Sunday, September 19, 2010

Hepplewhite Work Table

My wife and I both enjoy visiting historic houses, museums and good antiques shops. Years ago it was a different era in the antiques business, and it was normal to find quality antiques dealers who owned independent shops and specialized in various fields in the business. When we travelled to the East coast together, it was always a pleasant and exciting afternoon to stop in on David Stockwell, or Albert Sack or Benjamin Ginsburg, or any number of established dealers and spend time discovering treasures from the past.

What I miss most from that time is the expertise these dealers passed on when discussing their collection. For example, I remember Carl Yeakel, a dealer in Laguna beach, who was still at work after more than 50 years in business, even though he was suffering from advanced Parkinson's disease. He was excited to show us both the mark on the bottom of a very large and valuable Chinese porcelain bowl, and insisted on lifting it up off the table for us to see. As he held it in the air, shaking all the time, we held our breath. I appreciate his desire to share his experience with us, and I remember that mark and the quality of the porcelain still today.

Most of those old school dealers are gone these days. The antiques market changed during the past decades and the "antiques" shops these days are filled with flea market finds, garage sale left overs and odd lots of miscellaneous collectibles. It is rare to find any shop where the owner knows his inventory, and there is no real educational value to be found in the pastime of antiquing. You must bring your own expertise with you and rely on your own knowledge.

In this sense, it is an advantage for some collectors who suffer through the hours spent walking the isles of clutter that fills these shops today. It is sad but my wife and I no longer look forward to spending the afternoon visiting these shops.
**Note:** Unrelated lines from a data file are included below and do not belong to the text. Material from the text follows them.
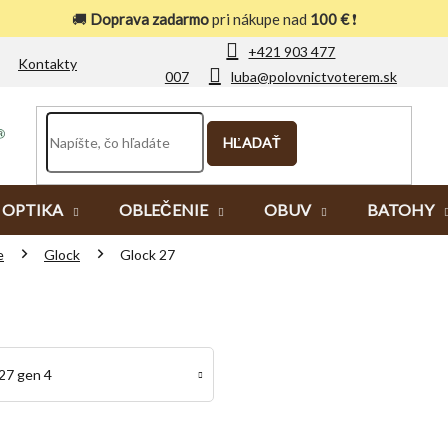
🚚
Doprava zadarmo
pri nákupe nad
100 €
❗
+421 903 477
Kontakty
007
luba@polovnictvoterem.sk
HĽADAŤ
OPTIKA
OBLEČENIE
OBUV
BATOHY
e
Glock
Glock 27
27 gen 4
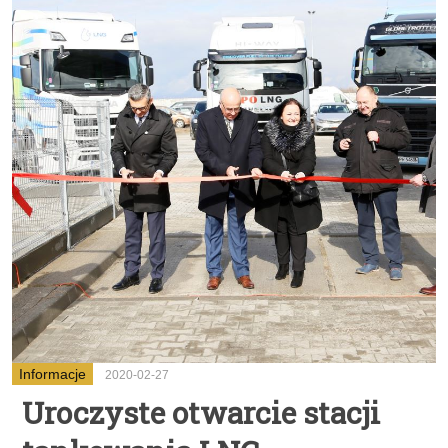
Informacje
2020-02-27
Uroczyste otwarcie stacji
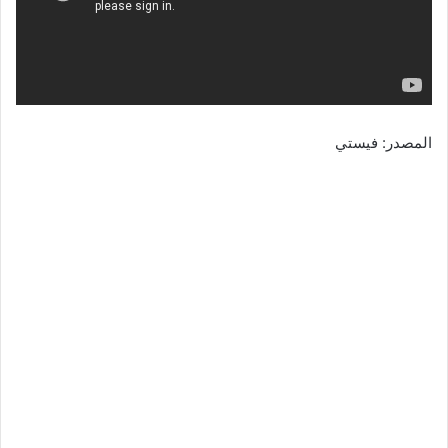
المصدر: فيستي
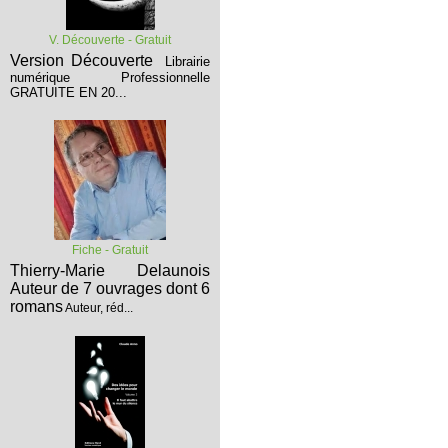
V. Découverte - Gratuit
Version Découverte
Librairie
numérique Professionnelle
GRATUITE EN 20...
Fiche - Gratuit
Thierry-Marie Delaunois
Auteur de 7 ouvrages dont 6
romans
Auteur, réd...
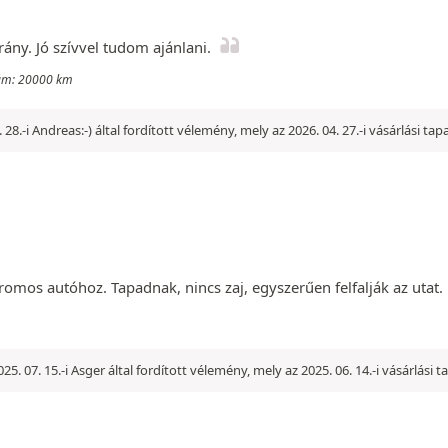
rány. Jó szívvel tudom ajánlani.
szám: 20000 km
. 28.-i Andreas:-) által fordított vélemény, mely az 2026. 04. 27.-i vásárlási ta
omos autóhoz. Tapadnak, nincs zaj, egyszerűen felfalják az utat.
025. 07. 15.-i Asger által fordított vélemény, mely az 2025. 06. 14.-i vásárlási 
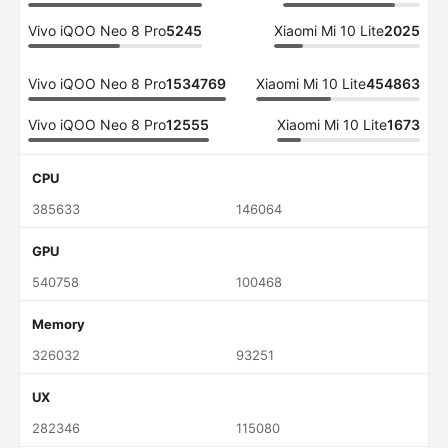
Vivo iQOO Neo 8 Pro
5245
Xiaomi Mi 10 Lite
2025
Vivo iQOO Neo 8 Pro
1534769
Xiaomi Mi 10 Lite
454863
Vivo iQOO Neo 8 Pro
12555
Xiaomi Mi 10 Lite
1673
CPU
385633
146064
GPU
540758
100468
Memory
326032
93251
UX
282346
115080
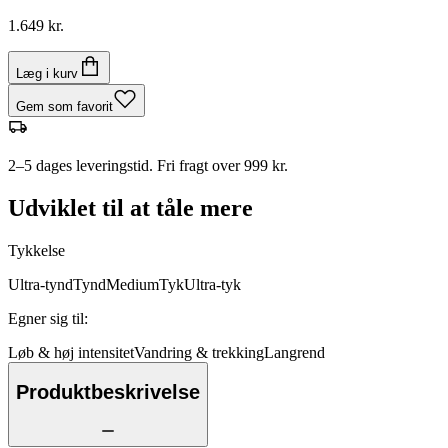
1.649 kr.
Læg i kurv
Gem som favorit
2–5 dages leveringstid. Fri fragt over 999 kr.
Udviklet til at tåle mere
Tykkelse
Ultra-tynd
Tynd
Medium
Tyk
Ultra-tyk
Egner sig til
:
Løb & høj intensitet
Vandring & trekking
Langrend
Produktbeskrivelse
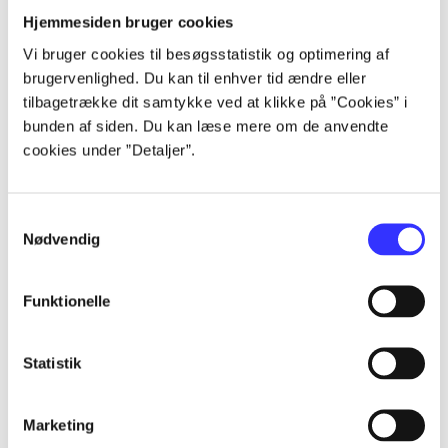
Alle registrerede artikler fordelt på udgivelser
Hjemmesiden bruger cookies
Vi bruger cookies til besøgsstatistik og optimering af
...
brugervenlighed. Du kan til enhver tid ændre eller
tilbagetrække dit samtykke ved at klikke på ”Cookies” i
bunden af siden. Du kan læse mere om de anvendte
...
cookies under ”Detaljer”.
...
Samtykkevalg
Nødvendig
...
Funktionelle
...
Statistik
Marketing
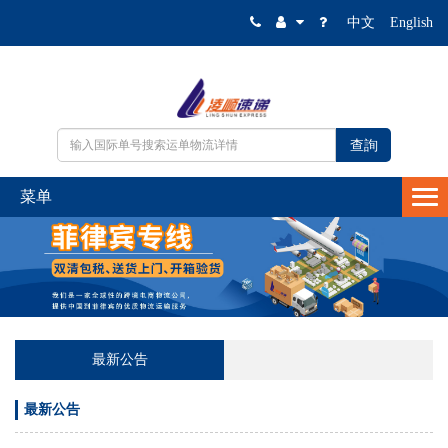
中文
English
最新公告
最新公告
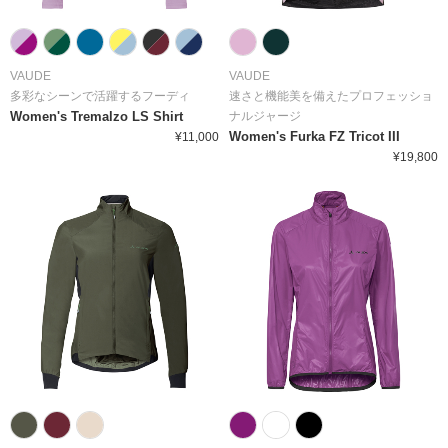
VAUDE
VAUDE
多彩なシーンで活躍するフーディ
速さと機能美を備えたプロフェッショ
Women's Tremalzo LS Shirt
ナルジャージ
Women's Furka FZ Tricot III
¥11,000
¥19,800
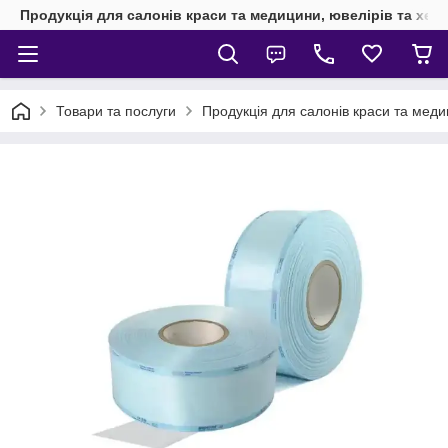
Продукція для салонів краси та медицини, ювелірів та хен
Товари та послуги
Продукція для салонів краси та мед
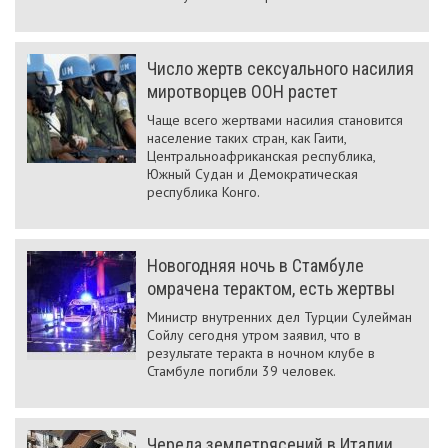
Число жертв сексуального насилия
миротворцев ООН растет
Чаще всего жертвами насилия становится
население таких стран, как Гаити,
Центральноафриканская республика,
Южный Судан и Демократическая
республика Конго.
Новогодняя ночь в Стамбуле
омрачена терактом, есть жертвы
Министр внутренних дел Турции Сулейман
Сойлу сегодня утром заявил, что в
результате теракта в ночном клубе в
Стамбуле погибли 39 человек.
Череда землетрясений в Италии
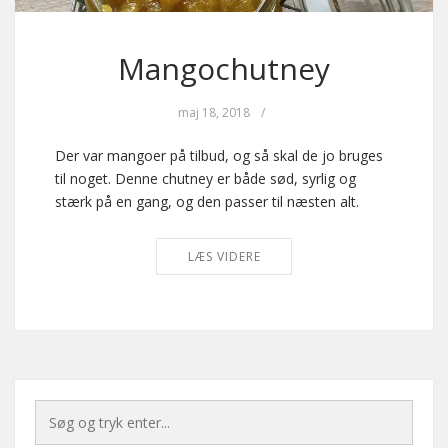
Mangochutney
maj 18, 2018
/
Der var mangoer på tilbud, og så skal de jo bruges
til noget. Denne chutney er både sød, syrlig og
stærk på en gang, og den passer til næsten alt.
LÆS VIDERE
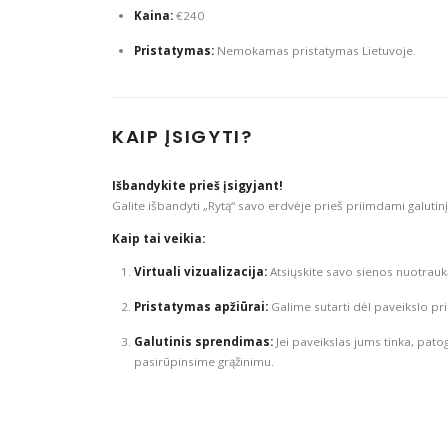
Kaina:
€240
Pristatymas:
Nemokamas pristatymas Lietuvoje.
KAIP ĮSIGYTI?
Išbandykite prieš įsigyjant!
Galite išbandyti „Rytą“ savo erdvėje prieš priimdami galutin
Kaip tai veikia:
Virtuali vizualizacija:
Atsiųskite savo sienos nuotrauką
Pristatymas apžiūrai:
Galime sutarti dėl paveikslo p
Galutinis sprendimas:
Jei paveikslas jums tinka, patogi
pasirūpinsime grąžinimu.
However, one day, several years ago, when we were driving to Los Angeles to visit friends I had the impulse to stop in Carlsbad and see what had become of a shop that I used to enjoy. Actually, I needed to use the restroom. I was disappointed to note that my favorite shop was now an "antiques mall" which is code for "junk." Since I had to use the facilities anyway, I went in and quickly walked to the back of the store, glancing from side to side at the individual booths of stuff.

Suddenly, out of the blue, I was struck by lightening. My heart stopped. I spotted an English Hepplewhite work table, with original finish, surrounded by roller skates, frying pans, dolls and supporting a cheap vase filled with plastic flowers. It had a price tag of $150. I had to go into the bathroom and wait until my hands stopped shaking and my heart rate dropped below 100.

When I came out, I tried to casually walk up to the counter and ask about the table. The clerk said it had been there for months and that they were just discussing the possibility of sending it out for refinishing so it would be more attractive. I said, " That's not necessary. I will take it 'as is'."

That table was spectacular. It had a large oval of satinwood on top, surrounded by purpleheart, boxwood inlay and tulip wood crossbanding. The workmanship was the highest quality. I had to make a copy immediately, and arranged to fly to Paris to select the materials I needed.

When I arrived at Patrick George's veneer shop outside Paris, I showed him photos of the satinwood panel on top. I knew it would be impossible to find the same kind of wood today, but I hoped he would have something with the same character. He just smiled at me and told me that he had some Cedar of Lebanon veneer which was sawn in England in 1850 that had never been sold. 4 pieces. I needed a piece 35cm x 67cm for the top and these pieces were 32cm x 74cm in size. They were also $2000. I bought them immediately.

I quickly sold the original table to a dealer in New York at a very handsome profit. I then made and sold the duplicate table at the same price, plus the $2000 I needed to pay for the veneer. It was an exciting project, and I learned a lot about the methods used during the 1780's in England which produced extremely elaborate furniture decoration with simple hand tools and animal protein glues.

Since I purchased 4 sheets of that fantastic veneer, I did make one change in the copy from the original. The original had a plain back; I decided to veneer the back so that the four sheets of historic veneer could continue to live together on the same piece of furniture.


Anonymous said...

Hello Mr Edwards.

Have You used plywood in the copy?
Is everything done with hammerveneerig?
Very nice piece!!!!


W. Patrick Edwards said...


When I made this piece I had a lot of good Honduras mahogany in stock. I made the entire piece from solid mahogany, including all the drawer parts, legs and case. In fact, I hand planed the top board down in thickness to 15mm. It was wonderful working in such a nice wood, and then I covered the entire surface with rich sawn veneers.

All the work was done with hot glue, hammer veneering and a cutting gauge.

Anonymous said...


From al the work i know from You, this is my favorite. I would love tho make a piece like this but hammer veneering is not my best thing, with hot sand and hot plates and obg i do not have problems,but i work from time to time with the hammer now and it works better now and faster, so mayby in the future? soon i will have contact with a oldtimer my father known and i hope he can give some advice.Mayby You will make a video of it in the future,that would be nice!!!